The razzing seemed to primarily take the form of northern types puffing out their chests and proclaiming “You call this snow? I’m from the North, and this ain’t nuthin!” (I paraphrase). The other form seems to be that of the rough and tumble House members making fun of the more genteel, and therefore weenie, culture of the Senate.
The decision to shut down the Senate boiled down to: 1) There was a lot of snow in the forecast; 2) There wasn’t a lot of business scheduled for Thursday; and 3) The Senate rules weren’t flexible enough to change the meeting time to an earlier time, allowing such business as there was to get done before the roads got too bad.

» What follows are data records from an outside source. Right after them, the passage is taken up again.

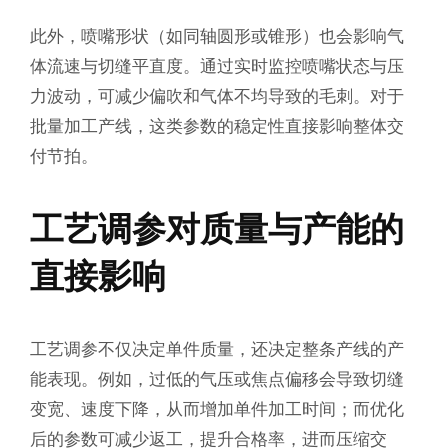
此外，喷嘴形状（如同轴圆形或锥形）也会影响气
体流速与切缝平直度。通过实时监控喷嘴状态与压
力波动，可减少偏吹和气体不均导致的毛刺。对于
批量加工产线，这类参数的稳定性直接影响整体交
付节拍。
工艺调参对质量与产能的
直接影响
工艺调参不仅决定单件质量，还决定整条产线的产
能表现。例如，过低的气压或焦点偏移会导致切缝
变宽、速度下降，从而增加单件加工时间；而优化
后的参数可减少返工，提升合格率，进而压缩交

Having a Senate day scheduled without much business on the agenda makes the cynical mind start thinking of things like per diems, but I really have no idea.
Mike Kole says
I’m a northern type, and yes, I find the southern types to be wusses when it comes to snow, as we discussed the other day. And, when I say southern types, I mean anything south of Fort Wayne. Honestly, I’ve never had such joke winters as the last seven- two in Indy, and five here in Fishers, and the clownish fishtail driving. There isn’t even ice on the ground! I would swear that I’m in Atlanta on the day of the freak snow squall… every single day of these light winters.
That chest thumpery now dispensed with, I thank the clouds above should it mean a day of session lost. That’s addition by subtraction. May the ‘southern wuss’ culture prevail! Let it snow!